I have been reading the book Five Practices of Fruitful Congregations by United Methodsist Bishop Robert Schnase in preparation for a 5 week sermon series that we will be doing at our church.
This weekend we will be talking about “Extravagant Generosity.” Unfortunately, the topic of generosity has become a topic that many church members wish we wouldn’t talk about, and many pastors try to avoid. However, the Bible is full of references to generosity, and we need to be faithful to addressing this subject. We are sensitive to the economic struggle that many are facing right now, and a message about generosity is not intended to bring guilt; it is intended to instruct us and inspire us. What many have discovered is that when we begin to practice generosity in our lives by giving of our time, talents and resources, we actually feel better about ourselves and discover that – as the old cliché says – “we can’t outgive God! Here is an interesting and inspiring passage from the book:
“The practice of Extravagant Generosity changes churches. Churches that nurture proportional giving and tithing among their members thrive. They accomplish great things for Christ, offer robust and confident ministry, and have the resources to carry out ever new and helpful missions. They escape the debilitating effects of conflict and anxiety that are the fruit of a scarcity mentality. They prosper for the purposes of Christ and make a difference in the lives of people.

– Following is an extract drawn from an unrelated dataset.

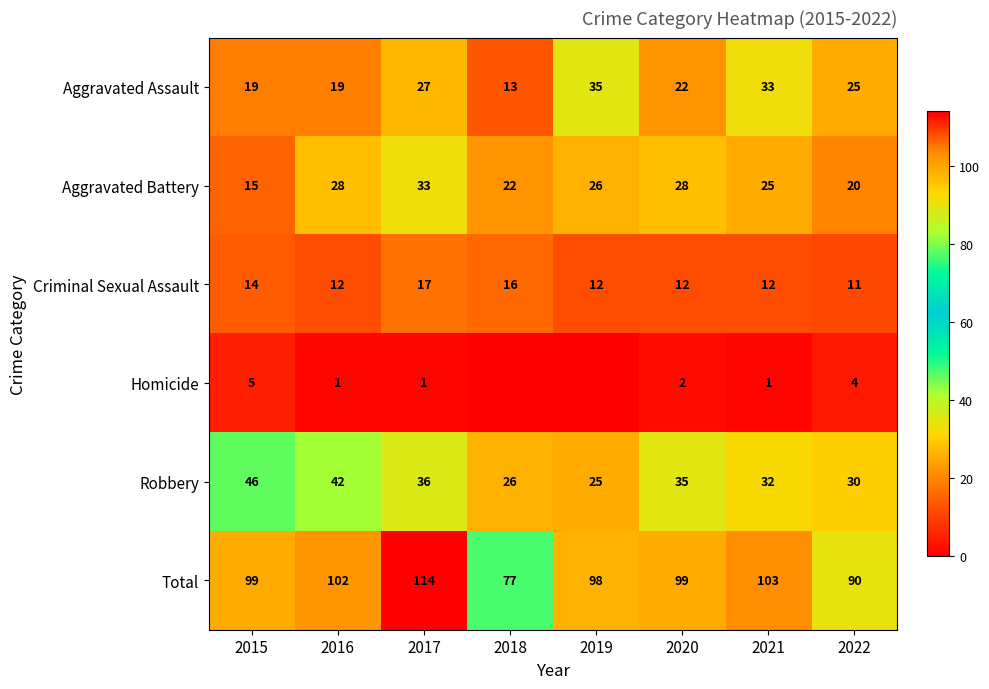

Where is Aggravated Battery nearest to the value 24?

2021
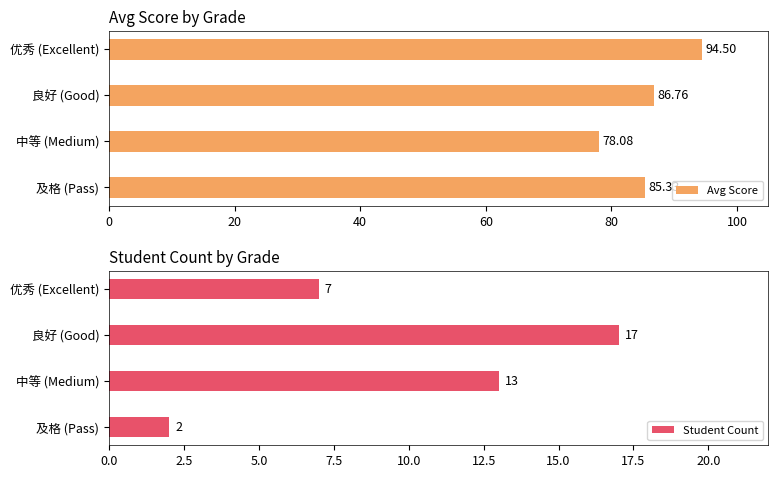

What is the sum of all Student Count values?

39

Every sanctuary and chapel in which we have worshipped, every church organ that has lifted our spirits, every pew where we have sat, every communion rail where we have knelt, every hymnal from which we have sung, every praise band that has touched our hearts, every church classroom where we have gathered with friends, every church kitchen that has prepared our meals, every church van that has taken us to camp, every church camp cabin where we have slept – all are the fruit of someone’s Extravagant Generosity. We have been the recipient of grace upon grace. We are the heirs, the beneficiaries of those who came before us who were touched by the generosity of Christ enough to give graciously so that we could experience the truth of Christ for ourselves. We owe the same to generations to come, We have worshipped in sanctuaries that we did not build, and so to us falls the privilege of building sanctuaries where we shall never worship.
Generosity is a fruit of the spirit, a worthy spiritual aspiration. Generosity is the opposite of selfishness, self-centerdness and self-absorption. To practice Extravagant Generosity requires, self-control, patience, kindness, faith and love of God and neighbor. These build us up: equip us for life and for ministry; and foster perspectives and attitudes that are sustaining, enriching and meaningful. Giving changes both the giver and the church” (116)
John Wesley taught that we shaould earn all we can, save all we can, and give all we can. This is timeless and practical advice for us. Unforunately, as Schnase points out, we live in a different day in time: we are tempted by the consumeristic values of our culture. As Dave Ramsay says, "we buy things we don't even need with money we don't even have to impress people we don't even know."
I am curious as to how the discipline of generosity has benefited others especially during these challengin economic times.